Eventually the heist happens, but when it comes time to divide up the money Sherry Peatty calls out to “Val.” Her husband hears her call another man’s name and shoots her, while Val shows up and mortally wounds him as well. With the original plot in ruins, as the rather annoying third-person voice-over narrator explains, the fallback plan is that whoever has the money at the end is supposed to hold on to it and notify the others when it’s safe to distribute the proceeds. Johnny Clay has the money, and ironically he drives by the marquee of a burlesque theatre advertising comedian Lenny Bruce (well before Bruce rose out of the confines of burlesque and became a highly acclaimed nightclub comedian and social satirist, only to die of a heroin overdose at age 40 in 1966).

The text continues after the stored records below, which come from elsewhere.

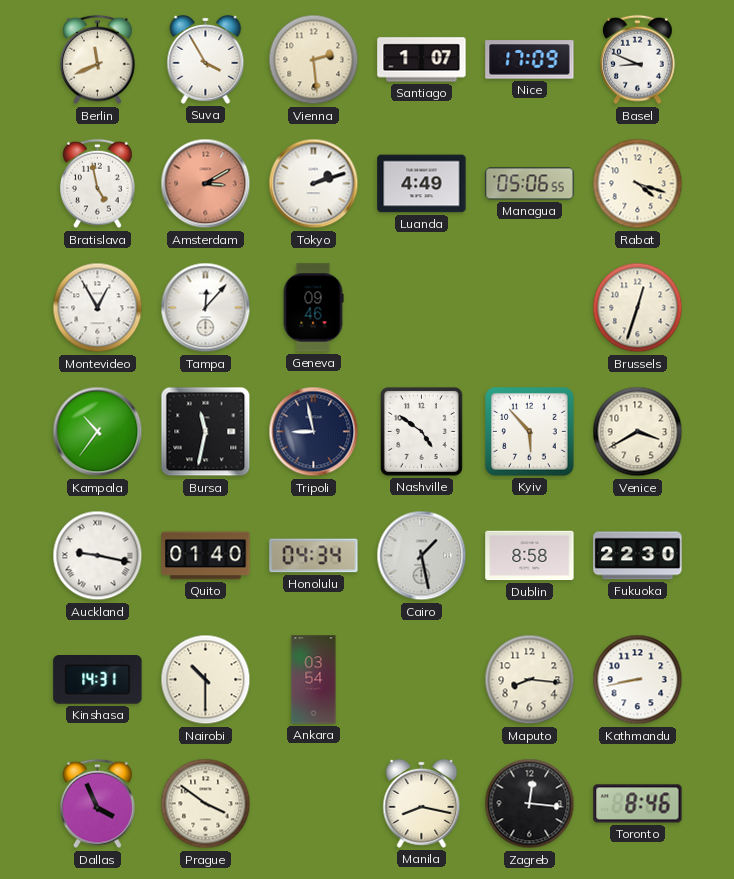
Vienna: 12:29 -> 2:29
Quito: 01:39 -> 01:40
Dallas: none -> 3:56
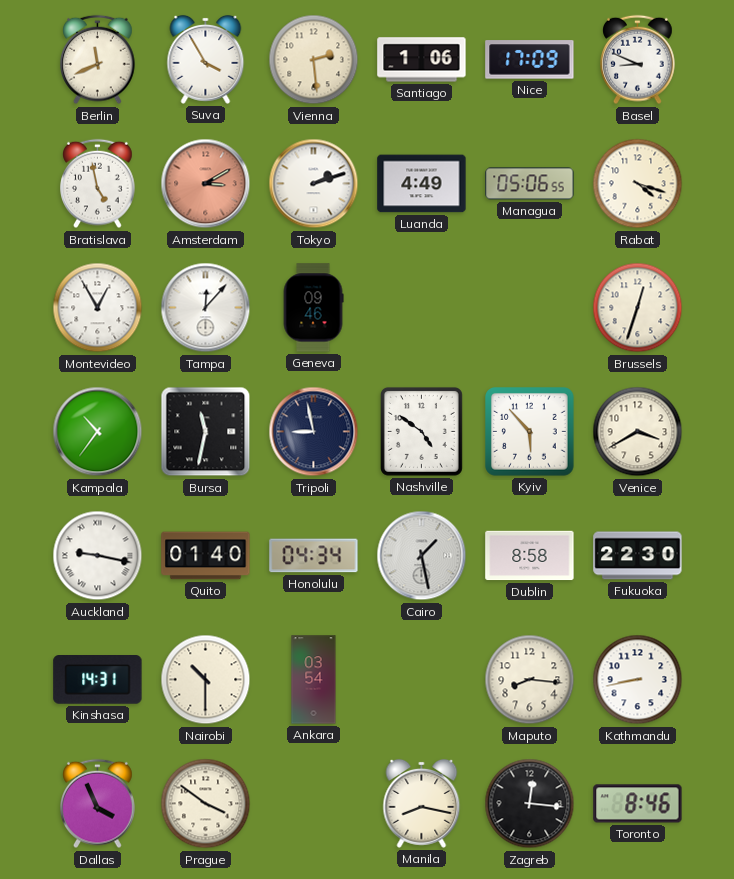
Santiago: 1:07 -> 1:06
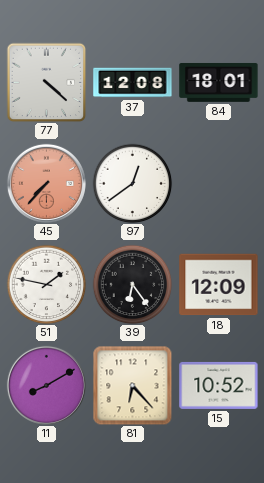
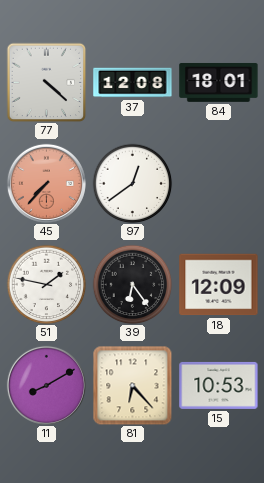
15: 10:52 -> 10:53
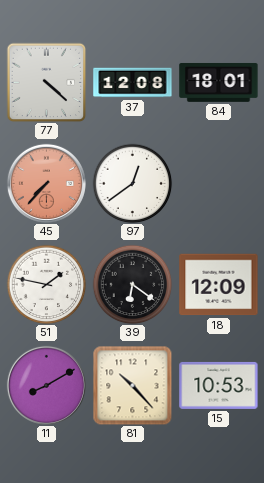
39: 6:24 -> 6:21
81: 6:23 -> 10:23
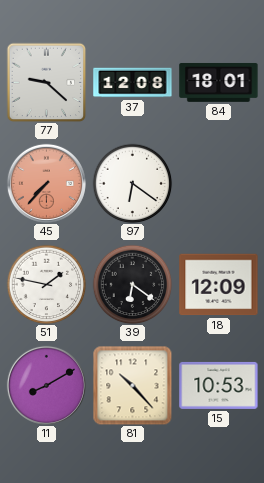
77: 4:22 -> 9:22
97: 12:39 -> 6:21
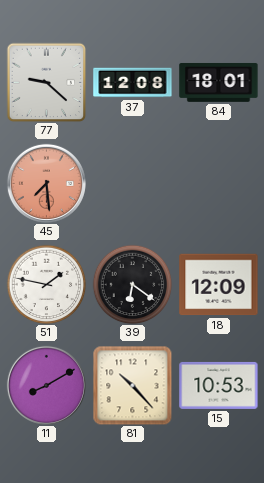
45: 7:37 -> 7:29
97: 6:21 -> none
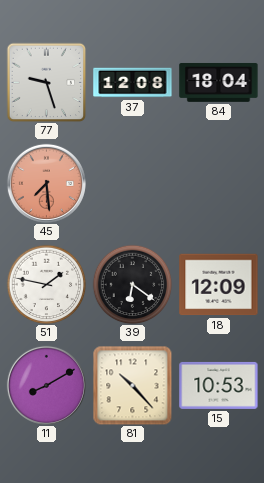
77: 9:22 -> 9:27
84: 18:01 -> 18:04
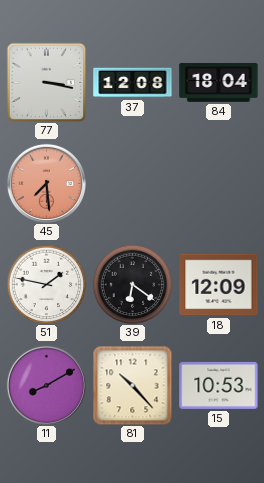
77: 9:27 -> 3:17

He picks up a used suitcase at a pawnshop – the suitcase bears the logo of Las Vegas’s Flamingo Hotel, the pioneering casino notoriously backed by organized crime – stuffs the money into it, and takes a taxi to the airport with the intent of boarding a flight to Boston and taking the money there. Only Johnny and Fay are told that the suitcase is too big to fit inside the passenger compartment, and just as they agree to allow it to go into the baggage claim process, an elderly woman (Cecil Elliott) loses control of her obnoxious dog. The driver of the baggage cart slams on his brakes to avoid running over the dog, and the suitcase with the money falls off the cart. The money spills out all over the place, blown by the draft of the propellers, and Johnny and Fay resignedly accept their fate and are arrested by a pair of plainclothes officers (Charles Cane and Robert B. Williams). The Killing is a quite accomplished film, though to my mind Kubrick’s second film, Killer’s Kiss (also a film noir) is even more dreamlike and hallucinatory. It would attract the attention of mega-star Kirk Douglas to Kubrick and allow him to make Paths of Glory (1957) and Spartacus (1960), though I still think Kubrick’s best films are the near-future trilogy he’d make after Lolita (1962): Dr. Strangelove, 2001: A Space Odyssey (1968), and A Clockwork Orange (1971).